Plants produce different classes of secondary metabolites to achieve explicit ecological effects. Regardless of type, the chemical mechanics of metabolite production are selfsame: attach specific elements onto carbon rings.
The issue is determining which molecules might be efficacious for a precise effect. In retrospect, the ecology of effective interaction in secondary metabolites looks obvious. But hindsight brings only bewilderment when considering how plants knew which formulas to concoct.
Metabolite creation was not a trial-and-error exercise. It instead arose, as does adaption, from goal orientation.

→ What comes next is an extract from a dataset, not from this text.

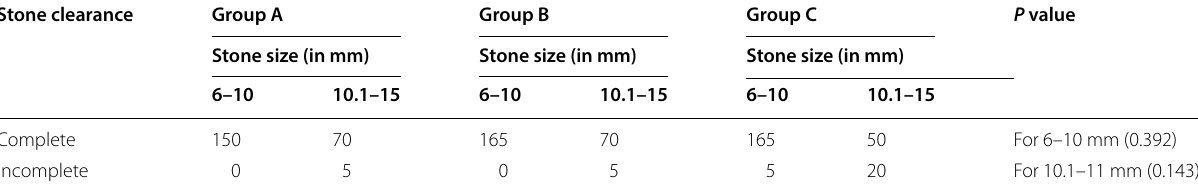
Table 5 Comparison of groups in terms of stone clearance time Groups Clearance time in days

Producing sugary fruits to attract seed carriers seems simple enough, but plants package seeds specifically to target consumers that will eat and disperse them. Part of the packaging plan includes skins that facilitate the intended aim of maximizing reproduction potential. A further detail is having the skins advertise their conditions, so that fruits are not eaten before the plant is ready for them to go to market. These are non-trivial decisions. Failure to anticipate can mean wasted potential and loss of life.

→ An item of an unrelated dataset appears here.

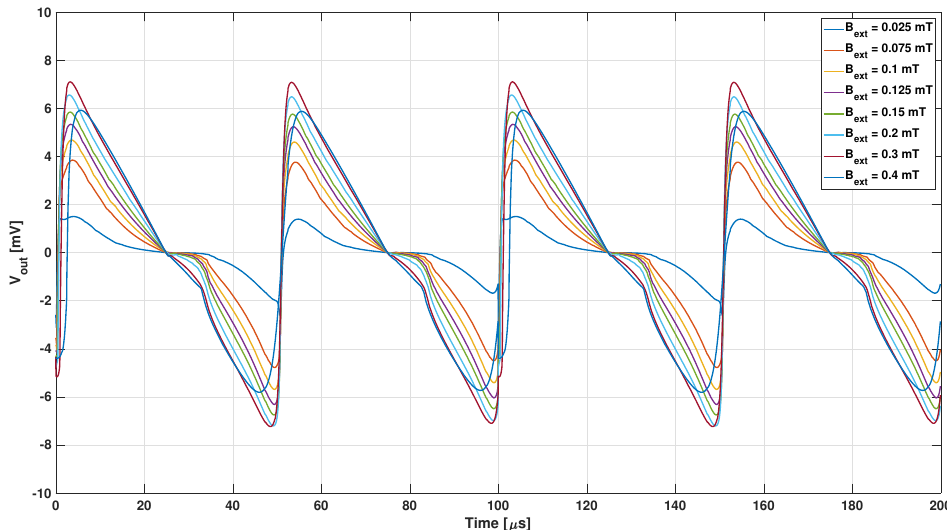
Figure 18. Output voltage obtained with the hysteretic Jiles–Atherton model with the JA2 parameters for different values of the external magnetic field.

Constructing noxious metabolites is an entirely different challenge. Warding off herbivores involves knowing what is seriously unpalatable to those that pose the greatest threat.
Plants produce molecules that mimic the hormones which control animal reproduction and development. They package these poisonous parcels in precise places where a threat may arise: leaves, stems, and/or roots.
Insects follow one of 2 development plans. Plants know the key to both and produce specific hormones that deter development.
Chemical deterrents that alter the life cycle put a profound hex on an herbivore; a legacy that affects a predator population over a considerable expanse of time.
Those same metabolites which keep herbivores at bay become medicines for animals which are plagued with the same problem: being chewed on by little critters. Even with rise of synthetic drugs in the late 20th century, 2/3rds of new remedies still come from the secondary metabolites of plants.